What you need to know about Sulfates

Credit photo: Vladimir Yelizarov on Unplash

This is the third of our series about the different nasties you can find in mainstream cosmetics and we are now looking at sulfates (or sulphates).

What are sulfates?

The name “sulfates” is actually a broader term that encapsulates two acronyms you may be familiar with as well: SLS (sodium lauryl sulfate) and SLES (sodium laureth sulfate).

As the term “sodium” implies, sulfates are salts whose main use in cosmetics is to create lather and foam, which is why they are particularly present in soaps and shampoos. It attracts both oil and water and therefore helps wash dirt and grime from our bodies.

Why do sulfates have a reputation as nasties?

Sulfates garnered a bad reputation for a few different reasons.

Firstly, there is an environmental concern around the way sulfates are manufactured. Sulfates are indeed often derived from petroleum (aka crude oil), which sourcing is linked to climate change, pollution and greenhouse gases.

Alternatively, sulfates can be derived from palm oil. While such sulfates are derived from a plant, palm oil is surrounded by controversy due to deforestation of tropical rainforests in favour of palm tree plantations.

Secondly, on a health level, both SLS and SLES have been associated with eyes, skin, mouth and lung irritation and have also been linked to acne.

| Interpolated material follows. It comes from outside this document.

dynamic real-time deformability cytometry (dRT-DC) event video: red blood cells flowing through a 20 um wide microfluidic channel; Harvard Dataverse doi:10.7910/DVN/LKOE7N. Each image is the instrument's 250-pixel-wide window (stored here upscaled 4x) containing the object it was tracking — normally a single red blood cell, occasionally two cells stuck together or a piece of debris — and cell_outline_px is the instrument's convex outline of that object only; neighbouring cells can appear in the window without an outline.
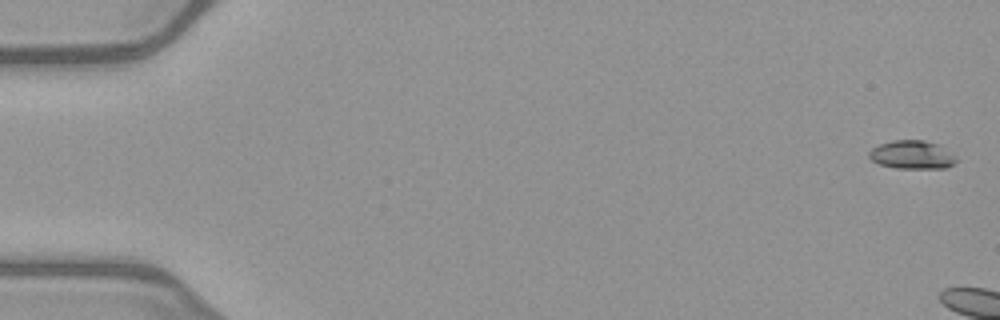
{"species": "common noctule bat (a hibernating species)", "species_latin": "Nyctalus noctula", "temperature_condition": "warm", "stored_images_in_passage": 5, "camera_frame_rate_fps": 3000, "um_per_image_px": 0.085, "animal": {"sex": "female", "body_mass_g": 21.9}, "frame": {"image": 1, "passage_image": 1, "time_ms": 0.0, "image_size_px": [1000, 320], "cell_outline_px": [[960, 160], [948, 168], [896, 168], [880, 164], [872, 160], [868, 156], [868, 152], [872, 148], [880, 144], [892, 140], [924, 140], [940, 144], [956, 156]], "centroid_in_image_um": [77.58, 13.15], "position_along_channel_um": 7.4, "area_um2": 14.68}}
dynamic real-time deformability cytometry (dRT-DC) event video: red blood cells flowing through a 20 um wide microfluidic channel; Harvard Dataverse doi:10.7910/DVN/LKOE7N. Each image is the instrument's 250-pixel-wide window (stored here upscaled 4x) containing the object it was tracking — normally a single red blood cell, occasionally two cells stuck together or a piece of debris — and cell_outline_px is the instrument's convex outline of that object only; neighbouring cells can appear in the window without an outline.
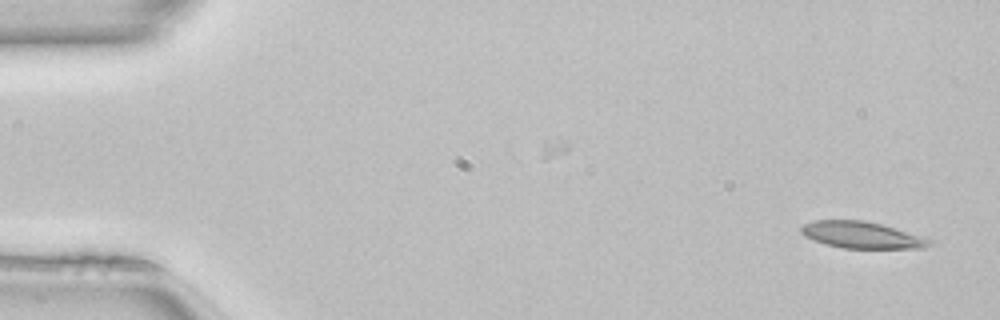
{"species": "common noctule bat (a hibernating species)", "species_latin": "Nyctalus noctula", "temperature_condition": "room temperature", "stored_images_in_passage": 15, "camera_frame_rate_fps": 3000, "um_per_image_px": 0.085, "animal": {"sex": "female", "body_mass_g": 22.7, "forearm_length_mm": 54.2}, "frame": {"image": 1, "passage_image": 1, "time_ms": 0.0, "image_size_px": [1000, 320], "cell_outline_px": [[936, 240], [932, 244], [924, 248], [844, 248], [824, 244], [804, 236], [800, 232], [800, 228], [804, 224], [812, 220], [864, 220], [880, 224], [924, 236]], "centroid_in_image_um": [73.28, 19.97], "position_along_channel_um": 11.7, "area_um2": 20.11}}
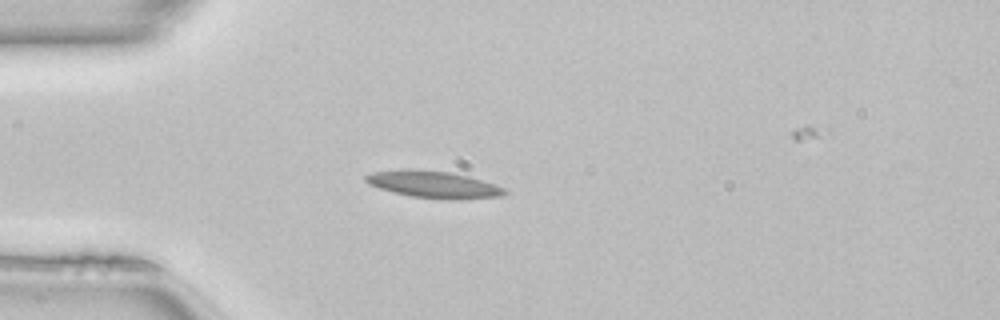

Unfortunately, many products causing irritation are also still using animal testing to assess whether they are “safe” to be used on humans.

Finally, as products with sulfates are being used in our showers as well as our household cleaning product, they end up going down our drains, eventually impacting marine life.

In the 1990’s, sulfates have been suspected to cause cancer but this has been disproven since.

SLS vs SLES. What is the best of two evils?

SLS is usually seen as the better cleaner though it is more aggressive and therefore more irritating. It is also the culprit in clogging pores and provoking acne breakouts. SLES is a milder version though it doesn’t clean as well.

But beware, SLS and SLES can be used as a combination in a single product, hence the importance of reading labels.

It is also important to remember that the concentration of sulfates in product can widely vary from 1% to 20% or higher!

What is the alternative to sulfates?

Most of us assume that foaming means cleaning but that is not necessarily true. Some products that don’t foam as much still efficiently clean. This is important to keep in mind when looking at sulfate-free alternatives.

Besides reading labels to ensure you are looking at a sulfate-free product, choosing solid soaps and shampoos is usually a step in the right direction. SLS and SLES are more likely to be present in liquid products. Solid products are likely to be oiled-based (still beware that they are free of palm oil!) and free of sulfates. For example, coconut oil is often a key ingredient in natural soaps as it has antibacterial properties to help clean the skin and will also create a fair amount of lather.